Изменить размер шрифта - +
Мы одни, такие болваны, слушались Хозяина, а он запрещал вывозить деньги за границу. Это — что, справедливо? Мы не идиоты, сеньор Балагер. И знаем, что все наши земли и все наше имущество у нас конфискуют.

— Это поправимо, сеньоры, — успокоил он их. — А как же иначе! Великодушный поступок, которого от вас ждет Родина, должен быть вознагражден.

С этого момента все свелось к скучному материальному торгу, который лишь утвердил президента в его презрении к жадным до денег людям. В нем самом этой алчности никогда не было. В конце концов, он дал разрешение на суммы, показавшиеся вполне разумными, в обмен на мир и безопасность, которые получала Республика. Он распорядился, чтобы Центральный банк выдал каждому брату по два миллиона долларов и обменял на валюту одиннадцать миллионов песо, которые были у них, частично в коробках из-под ботинок, а частично — в столичных банках. Для уверенности, что договор будет соблюден, Петан с Негром потребовали, чтобы его удостоверил консул Соединенных Штатов. Калвин Хилл явился тотчас же в восторге от того, что все уладилось полюбовно, без кровопролития. Он поздравил президента и философски заключил: «В кризисах познается настоящий государственный деятель». Опуская глаза долу, доктор Балагер подумал, что отбытие братьев Трухильо вызовет такой взрыв торжества и ликования — а может, даже и уличные беспорядки, — что мало кто вспомнит об убийстве шестерых заключенных, чьи трупы — какие уж тут сомнения — никогда не будут обнаружены. Стало быть, большой бедой этот эпизод не обернется.

На заседании Совета министров он попросил единодушной поддержки кабинета в объявлении амнистии всем политическим заключенным, которая разом освободила бы тюрьмы и аннулировала судебные процессы по подрывной деятельности, а также приказал распустить Доминиканскую партию. Министры, стоя, аплодировали ему. И тогда, немного закрасневшись, доктор Табаре Альварес Перейра, его министр здравоохранения, признался ему, что вот уже шесть месяцев прячет у себя в доме -главным образом, запертым в узкой кладовке, среди пижам и халатов — беглеца Луиса Амиаму Тио.

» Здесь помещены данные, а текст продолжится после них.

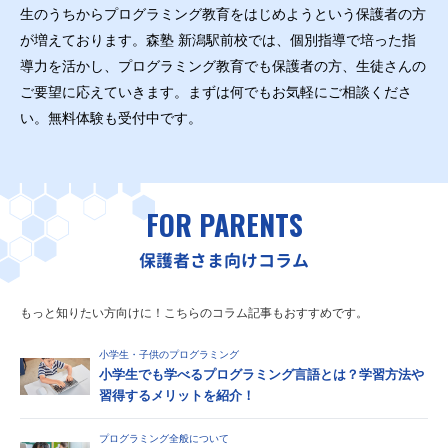
生のうちからプログラミング教育をはじめようという保護者の方
が増えております。森塾 新潟駅前校では、個別指導で培った指
導力を活かし、プログラミング教育でも保護者の方、生徒さんの
ご要望に応えていきます。まずは何でもお気軽にご相談くださ
い。無料体験も受付中です。
FOR PARENTS
保護者さま向けコラム
もっと知りたい方向けに！こちらのコラム記事もおすすめです。
小学生・子供のプログラミング
小学生でも学べるプログラミング言語とは？学習方法や
習得するメリットを紹介！
プログラミング全般について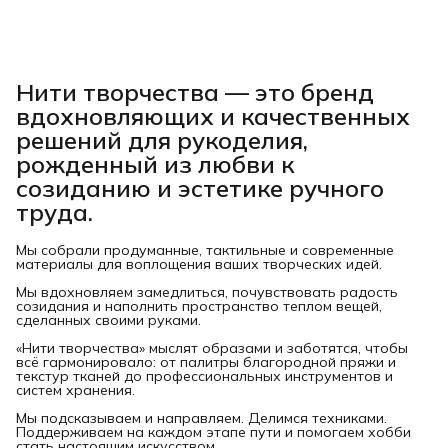
Нити творчества
— это бренд
вдохновляющих и качественных
решений для рукоделия,
рожденный из любви к
созиданию и эстетике ручного
труда.
Мы собрали продуманные, тактильные и современные
материалы для воплощения ваших творческих идей.
Мы вдохновляем замедлиться, почувствовать радость
созидания и наполнить пространство теплом вещей,
сделанных своими руками.
«Нити творчества» мыслят образами и заботятся, чтобы
всё гармонировало: от палитры благородной пряжи и
текстур тканей до профессиональных инструментов и
систем хранения.
Мы подсказываем и направляем. Делимся техниками.
Поддерживаем на каждом этапе пути и помогаем хобби
стать настоящим искусством.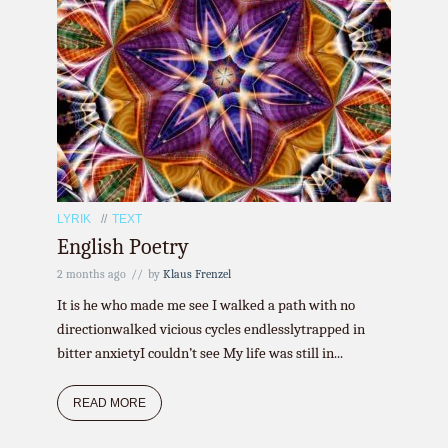
LYRIK
TEXT
English Poetry
2 months ago
by
Klaus Frenzel
It is he who made me see I walked a path with no
directionwalked vicious cycles endlesslytrapped in
bitter anxietyI couldn’t see My life was still in...
READ MORE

Доктор Балагер похвалил его за гуманизм и сказал, чтобы он самолично сопроводил доктора Амиаму в Национальный дворец, поскольку тот, как и дон Антонио Им-берт, который, несомненно, тоже объявится с минуты на минуту, будет конечно же принят лично президентом Республики с уважением и благодарностью, которых они достойны ввиду их высоких заслуг перед Родиной.

 

 

Перед рассветом, было еще темно, Мануэль Дуран с Имбертом быстрым шагом одолели шесть кварталов, не встретив на пути ни машин, ни прохожих. Доктор открыла дверь не сразу. Она была в халате и, пока они объясняли ей ситуацию, не переставая, терла глаза. Но выглядела не слишком испуганной. Даже странно спокойной. Это была полнеющая, но очень живая женщина, между сорока и пятьюдесятью годами, уверенная в себе и на мир взиравшая равнодушно.

— Я тебя, конечно, спрячу, — сказала она Имберту. — Но укрытие это ненадежное. Меня уже арестовывали однажды, и я у СВОРы на заметке.

Чтобы не обнаружила служанка, она поместила его возле гаража, в кладовке без окон, и поставила ему туда раскладушку. Помещение было крошечным, без вентиляции, и остаток ночи Антонио не сомкнул глаз. Свой «кольт» 45-го калибра он положил на полку, забитую консервными банками, и лежал, напряженно вслушиваясь в шумы наруже. Вспоминал своего брата Сегундо, и мороз пробегал по коже: наверное, его сейчас пытают, а может, уже и убили там, в Виктории.

Хозяйка дома, которая, уходя, заперла его на ключ, в девять утра пришла вывести его из заключения.

— Я отпустила служанку в Харабакоа, повидаться с семьей, — подбодрила она Имберта. — Можешь ходить по всему дому. Только смотри, чтобы соседи не увидели. Ну и намаялся ты, наверное, ночью в этой норе.